Dziękując, że chcieliście tutaj zajrzeć proszę o cierpliwość i wyrozumiałość w przeglądaniu moich wytworów.
Mam lat ...(hm, łeb już trochę siwy), modele sklejam od...(no już ładnych parę lat), a może trochę inaczej:
- pierwsze ryte linie i samodzielnie wykonane pasy pilota z taśmy magnetofonowej

- pierwsza otwarta komora silnikowa

- pierwsze wychylone stery

- pierwsze malowanie aerografem

- pierwszy metalizer, maszynka polerska wypolerowała farbę do plastiku

- pierwszy i jak na razie ostatni taki "brudzing", bardzo intuicyjny, bardzo niezadowalający, który spie... taki fajny modelik

- pierwszy "czort run" w którym krawędź spływu po przeliczeniu wyszła by 7 cm

- pierwszy model żywiczny

Obecnie najstarszy model jaki posiadam to

szacuję, że powstał ok. 1992 roku, to jest kiedy jak to się mówi "poszedłem na swoje". Wcześniejsze z początku zabawy,
przygody, hobby, choroby, pasji (właściwe podkreślić) z lat 80-tych były skrzętnie "hangarowane" u Rodziców na strychu, do czasu kiedy siostrzeniec pozazdrościł admirałowi Onishi i sformował z nich jednostkę kamikadze.

[PRZEDSTAWIONE REKORDY]
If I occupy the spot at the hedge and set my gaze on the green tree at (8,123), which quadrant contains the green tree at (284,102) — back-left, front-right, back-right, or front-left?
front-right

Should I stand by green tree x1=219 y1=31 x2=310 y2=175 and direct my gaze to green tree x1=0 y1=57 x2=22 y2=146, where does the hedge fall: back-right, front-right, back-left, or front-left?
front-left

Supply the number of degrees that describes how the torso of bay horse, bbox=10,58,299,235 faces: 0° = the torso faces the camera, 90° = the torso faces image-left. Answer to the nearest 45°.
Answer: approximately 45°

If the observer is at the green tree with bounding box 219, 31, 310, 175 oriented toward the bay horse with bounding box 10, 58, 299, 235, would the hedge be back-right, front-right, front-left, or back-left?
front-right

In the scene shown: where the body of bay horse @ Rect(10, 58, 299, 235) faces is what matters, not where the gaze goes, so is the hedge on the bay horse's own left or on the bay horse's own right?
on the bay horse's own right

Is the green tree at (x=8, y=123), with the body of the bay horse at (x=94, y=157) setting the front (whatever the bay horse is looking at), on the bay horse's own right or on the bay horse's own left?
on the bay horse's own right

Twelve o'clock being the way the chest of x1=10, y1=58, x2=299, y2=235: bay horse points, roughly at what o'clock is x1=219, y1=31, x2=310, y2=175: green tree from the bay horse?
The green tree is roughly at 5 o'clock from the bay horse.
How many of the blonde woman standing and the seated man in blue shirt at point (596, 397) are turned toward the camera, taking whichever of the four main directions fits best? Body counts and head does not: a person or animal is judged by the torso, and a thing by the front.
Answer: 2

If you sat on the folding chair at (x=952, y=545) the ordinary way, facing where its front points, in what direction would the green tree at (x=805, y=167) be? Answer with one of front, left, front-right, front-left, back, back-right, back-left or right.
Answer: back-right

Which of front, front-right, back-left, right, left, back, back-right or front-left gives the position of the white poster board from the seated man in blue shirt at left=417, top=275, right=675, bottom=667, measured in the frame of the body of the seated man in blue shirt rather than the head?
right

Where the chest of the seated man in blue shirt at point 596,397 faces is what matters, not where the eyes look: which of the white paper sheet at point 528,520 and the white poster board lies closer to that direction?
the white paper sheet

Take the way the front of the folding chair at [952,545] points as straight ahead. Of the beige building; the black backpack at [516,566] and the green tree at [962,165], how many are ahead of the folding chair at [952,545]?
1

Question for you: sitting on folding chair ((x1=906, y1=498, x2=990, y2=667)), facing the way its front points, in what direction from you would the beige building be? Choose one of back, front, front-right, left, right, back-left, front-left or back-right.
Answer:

[ZADANIA DO WYKONANIA]
a - Oceń, czy stwierdzenia (i), (ii) i (iii) są zgodne z tekstem o sklejaniu modeli. Przy każdym odpowiedz „tak” lub „nie” i przytocz dosłownie rozstrzygające słowa tekstu.
(i) Modele z lat 80. przechowywano u Rodziców w piwnicy.
(ii) Pasy pilota wykonano z taśmy magnetofonowej.
(iii) Najstarszy obecnie posiadany model powstał ok. 1992 roku.
b - Przekształć fragment rekordów w listę JSON złożoną z ciągów znaków, po jednym na każdy wiersz, bez pustych wierszy. Zacznij od wiersza rekordów zawierającego „If you sat on”, a zakończ na ostatnim wierszu rekordów.

[ZESTAW ROZWIĄZAŃ]
a -
(i) Nie: „były skrzętnie "hangarowane" u Rodziców na strychu”.
(ii) Tak: „samodzielnie wykonane pasy pilota z taśmy magnetofonowej”.
(iii) Tak: „szacuję, że powstał ok. 1992 roku”.

b -
[
  "If you sat on the folding chair at (x=952, y=545) the ordinary way, facing where its front points, in what direction would the green tree at (x=805, y=167) be? Answer with one of front, left, front-right, front-left, back, back-right, back-left or right.",
  "Answer: back-right",
  "Which of front, front-right, back-left, right, left, back, back-right or front-left gives the position of the white poster board from the seated man in blue shirt at left=417, top=275, right=675, bottom=667, measured in the frame of the body of the seated man in blue shirt rather than the head?",
  "right",
  "Where the chest of the seated man in blue shirt at point 596,397 faces is what matters, not where the eyes look: which of the white paper sheet at point 528,520 and the white poster board lies closer to that direction?",
  "the white paper sheet",
  "Take the way the front of the folding chair at [952,545] points as straight ahead. Of the beige building; the black backpack at [516,566] and the green tree at [962,165], how many are ahead of the folding chair at [952,545]?",
  "1",
  "Question for you: sitting on folding chair ((x1=906, y1=498, x2=990, y2=667)), facing the way its front points, in what direction from you would the beige building be? Choose one of back, front, front-right, left, right, back-left, front-left or back-right.",
  "Answer:"
]